#### EXERCISE BRIEF:
Reproduce word for word, from the entries below, the line with "Focal accentuations are", the line with "2.EXPERIMENTAL TECHNIQUES", and every line between them, and nothing more.
---- THE RECORDS
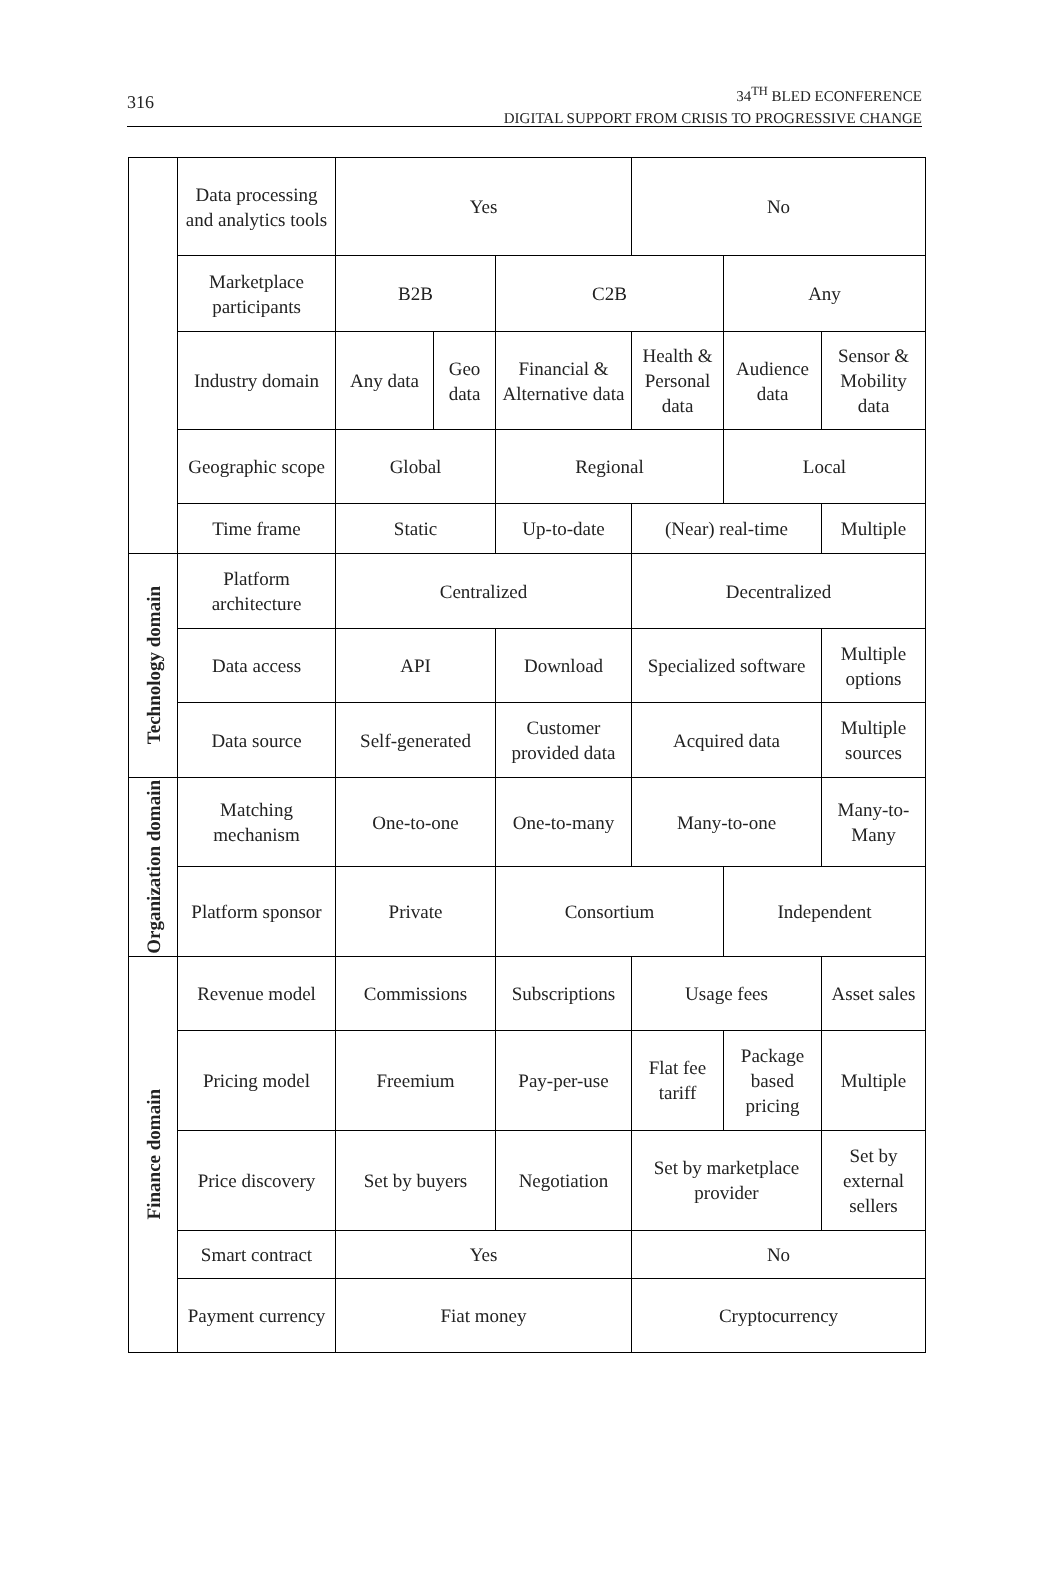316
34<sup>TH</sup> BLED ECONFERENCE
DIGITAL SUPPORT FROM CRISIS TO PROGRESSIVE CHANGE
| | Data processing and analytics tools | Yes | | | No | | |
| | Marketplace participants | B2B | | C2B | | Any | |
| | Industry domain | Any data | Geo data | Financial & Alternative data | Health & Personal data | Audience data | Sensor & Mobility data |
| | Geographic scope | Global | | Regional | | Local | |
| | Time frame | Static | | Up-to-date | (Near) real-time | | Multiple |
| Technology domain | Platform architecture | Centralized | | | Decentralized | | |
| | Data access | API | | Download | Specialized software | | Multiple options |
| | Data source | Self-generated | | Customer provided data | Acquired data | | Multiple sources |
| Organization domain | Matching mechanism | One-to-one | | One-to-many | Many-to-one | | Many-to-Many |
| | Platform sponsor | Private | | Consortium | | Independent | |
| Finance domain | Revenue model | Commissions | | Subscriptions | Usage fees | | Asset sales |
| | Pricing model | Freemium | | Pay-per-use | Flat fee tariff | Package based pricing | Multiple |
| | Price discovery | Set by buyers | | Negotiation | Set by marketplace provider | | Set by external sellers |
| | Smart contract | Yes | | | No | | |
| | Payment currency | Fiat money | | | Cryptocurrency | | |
--------
---- THE RECORDS
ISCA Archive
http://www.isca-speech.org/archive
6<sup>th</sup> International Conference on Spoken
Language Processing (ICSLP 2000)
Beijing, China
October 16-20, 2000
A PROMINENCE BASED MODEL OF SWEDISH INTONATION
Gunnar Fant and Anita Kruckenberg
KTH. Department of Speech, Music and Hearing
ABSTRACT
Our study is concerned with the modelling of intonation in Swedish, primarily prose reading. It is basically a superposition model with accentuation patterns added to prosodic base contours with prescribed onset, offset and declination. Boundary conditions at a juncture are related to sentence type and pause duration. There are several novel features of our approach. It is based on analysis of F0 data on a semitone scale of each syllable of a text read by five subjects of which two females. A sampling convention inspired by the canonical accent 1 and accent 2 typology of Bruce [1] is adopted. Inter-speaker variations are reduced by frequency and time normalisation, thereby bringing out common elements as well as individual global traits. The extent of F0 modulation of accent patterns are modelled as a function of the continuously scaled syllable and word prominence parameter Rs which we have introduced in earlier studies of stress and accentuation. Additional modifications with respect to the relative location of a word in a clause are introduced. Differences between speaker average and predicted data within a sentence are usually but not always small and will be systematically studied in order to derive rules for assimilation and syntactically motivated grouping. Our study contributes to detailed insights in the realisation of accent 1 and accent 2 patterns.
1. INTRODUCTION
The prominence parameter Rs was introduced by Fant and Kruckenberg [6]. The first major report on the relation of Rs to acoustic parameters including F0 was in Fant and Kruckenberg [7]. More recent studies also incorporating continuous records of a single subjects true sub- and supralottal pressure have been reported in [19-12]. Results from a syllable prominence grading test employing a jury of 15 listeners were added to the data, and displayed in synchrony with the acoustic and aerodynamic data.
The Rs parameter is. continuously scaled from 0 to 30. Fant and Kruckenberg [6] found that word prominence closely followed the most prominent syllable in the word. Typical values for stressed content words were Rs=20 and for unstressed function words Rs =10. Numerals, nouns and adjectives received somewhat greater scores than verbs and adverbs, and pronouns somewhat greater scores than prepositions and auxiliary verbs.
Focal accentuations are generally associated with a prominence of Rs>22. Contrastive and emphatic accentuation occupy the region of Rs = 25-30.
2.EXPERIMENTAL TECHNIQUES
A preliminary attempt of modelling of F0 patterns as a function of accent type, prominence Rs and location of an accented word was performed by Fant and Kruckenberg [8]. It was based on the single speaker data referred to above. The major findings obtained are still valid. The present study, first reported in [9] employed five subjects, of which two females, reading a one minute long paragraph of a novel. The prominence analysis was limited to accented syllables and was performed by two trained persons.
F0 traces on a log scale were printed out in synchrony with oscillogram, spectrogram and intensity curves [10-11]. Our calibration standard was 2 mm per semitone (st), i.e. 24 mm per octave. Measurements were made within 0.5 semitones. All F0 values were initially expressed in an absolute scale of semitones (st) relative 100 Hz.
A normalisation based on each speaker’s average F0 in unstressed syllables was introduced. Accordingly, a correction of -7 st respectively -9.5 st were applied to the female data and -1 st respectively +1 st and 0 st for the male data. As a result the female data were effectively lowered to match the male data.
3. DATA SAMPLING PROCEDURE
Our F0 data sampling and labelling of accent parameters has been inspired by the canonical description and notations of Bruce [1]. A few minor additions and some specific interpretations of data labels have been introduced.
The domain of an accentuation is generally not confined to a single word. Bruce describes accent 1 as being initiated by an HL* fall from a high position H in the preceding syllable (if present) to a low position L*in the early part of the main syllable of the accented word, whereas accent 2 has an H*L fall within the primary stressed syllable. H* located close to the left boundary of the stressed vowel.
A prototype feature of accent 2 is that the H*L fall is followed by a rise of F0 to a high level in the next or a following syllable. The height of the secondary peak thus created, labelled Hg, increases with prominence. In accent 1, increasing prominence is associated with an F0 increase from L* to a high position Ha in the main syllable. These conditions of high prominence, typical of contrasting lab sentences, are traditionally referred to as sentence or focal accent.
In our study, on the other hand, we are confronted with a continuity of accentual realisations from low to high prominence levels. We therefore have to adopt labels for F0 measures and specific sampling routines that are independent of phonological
--------
#### RESPONSE:
Focal accentuations are generally associated with a prominence of Rs>22. Contrastive and emphatic accentuation occupy the region of Rs = 25-30.
2.EXPERIMENTAL TECHNIQUES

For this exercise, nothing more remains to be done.